这不仅降低了他们的工作效率,还让他们讨厌为这家收购方工作。
This didn't merely make them less productive. It made them hate working for the acquirer.
程序员有多喜欢能够努力工作,这里有一个迹象:这些家伙甚至愿意付钱来换取像以前那样立即发布代码的能力。我问他们是否愿意用 10% 的收购款来换取立即发布代码的能力,三个人都立刻回答愿意。然后我问,为了这个能力,他们愿意交易的收购款最高比例是多少。他们说他们不想去想,因为不想知道自己会出到多高,但我得到的印象是,可能高达一半。
Here's a sign of how much programmers like to be able to work hard: these guys would have paid to be able to release code immediately, the way they used to. I asked them if they'd trade 10% of the acquisition price for the ability to release code immediately, and all three instantly said yes. Then I asked what was the maximum percentage of the acquisition price they'd trade for it. They said they didn't want to think about it, because they didn't want to know how high they'd go, but I got the impression it might be as much as half.
他们宁愿牺牲数十万美元,甚至数百万美元,仅仅为了能够向用户交付更多的软件。你猜怎么着?让他们这样做本可以是非常安全的。事实上,收购方原本会过得更好;这些家伙不仅不会搞砸任何事情,还能完成更多的工作。因此,收购方实际上是在以更高的成本获得更差的业绩。就像那个审批软件采购的委员会一样。
They'd have sacrificed hundreds of thousands of dollars, perhaps millions, just to be able to deliver more software to users.
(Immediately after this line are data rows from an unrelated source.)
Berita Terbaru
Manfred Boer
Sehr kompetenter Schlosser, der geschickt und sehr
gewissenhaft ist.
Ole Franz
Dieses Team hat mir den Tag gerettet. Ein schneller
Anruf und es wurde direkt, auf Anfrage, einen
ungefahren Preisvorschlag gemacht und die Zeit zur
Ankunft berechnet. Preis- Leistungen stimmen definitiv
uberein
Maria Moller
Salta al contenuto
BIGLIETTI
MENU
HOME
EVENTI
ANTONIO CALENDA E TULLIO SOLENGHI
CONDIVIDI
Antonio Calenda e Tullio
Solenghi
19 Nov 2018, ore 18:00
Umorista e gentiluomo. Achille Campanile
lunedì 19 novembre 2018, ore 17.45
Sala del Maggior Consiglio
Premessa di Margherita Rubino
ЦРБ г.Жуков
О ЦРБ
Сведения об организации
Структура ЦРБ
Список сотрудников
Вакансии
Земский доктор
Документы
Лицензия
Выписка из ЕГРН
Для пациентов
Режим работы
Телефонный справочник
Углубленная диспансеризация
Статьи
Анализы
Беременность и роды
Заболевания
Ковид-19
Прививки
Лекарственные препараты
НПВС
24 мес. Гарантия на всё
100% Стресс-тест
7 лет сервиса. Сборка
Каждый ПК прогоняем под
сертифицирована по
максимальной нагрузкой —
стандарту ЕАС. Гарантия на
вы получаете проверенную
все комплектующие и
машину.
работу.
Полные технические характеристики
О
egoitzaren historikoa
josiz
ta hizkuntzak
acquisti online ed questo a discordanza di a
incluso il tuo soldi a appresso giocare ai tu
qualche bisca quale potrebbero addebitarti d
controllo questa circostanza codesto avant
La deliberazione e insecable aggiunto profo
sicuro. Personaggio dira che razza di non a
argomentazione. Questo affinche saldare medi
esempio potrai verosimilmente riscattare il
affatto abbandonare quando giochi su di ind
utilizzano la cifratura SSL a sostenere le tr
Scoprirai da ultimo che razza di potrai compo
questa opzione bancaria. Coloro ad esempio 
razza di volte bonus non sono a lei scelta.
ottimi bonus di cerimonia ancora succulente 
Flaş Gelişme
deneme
And you know what? It would have been perfectly safe to let them. In fact, the acquirer would have been better off; not only wouldn't these guys have broken anything, they'd have gotten a lot more done. So the acquirer is in fact getting worse performance at greater cost. Just like the committee approving software purchases.
正如“太难伺候”的最大危险不是你多付了钱,而是最好的供应商根本不卖东西给你;对你的程序员施加太多防范机制的最大危险,不是你会降低他们的效率,而是优秀的程序员根本不想为你工作。
And just as the greatest danger of being hard to sell to is not that you overpay but that the best suppliers won't even sell to you, the greatest danger of applying too many checks to your programmers is not that you'll make them unproductive, but that good programmers won't even want to work for you.
史蒂夫·乔布斯那句著名的格言“艺术家要交卷”是双向成立的。艺术家不仅有能力交付,他们还坚持要交付。所以,如果你不让人交付,你就不会拥有任何艺术家。
Steve Jobs's famous maxim "artists ship" works both ways. Artists aren't merely capable of shipping. They insist on it. So if you don't let people ship, you won't have any artists.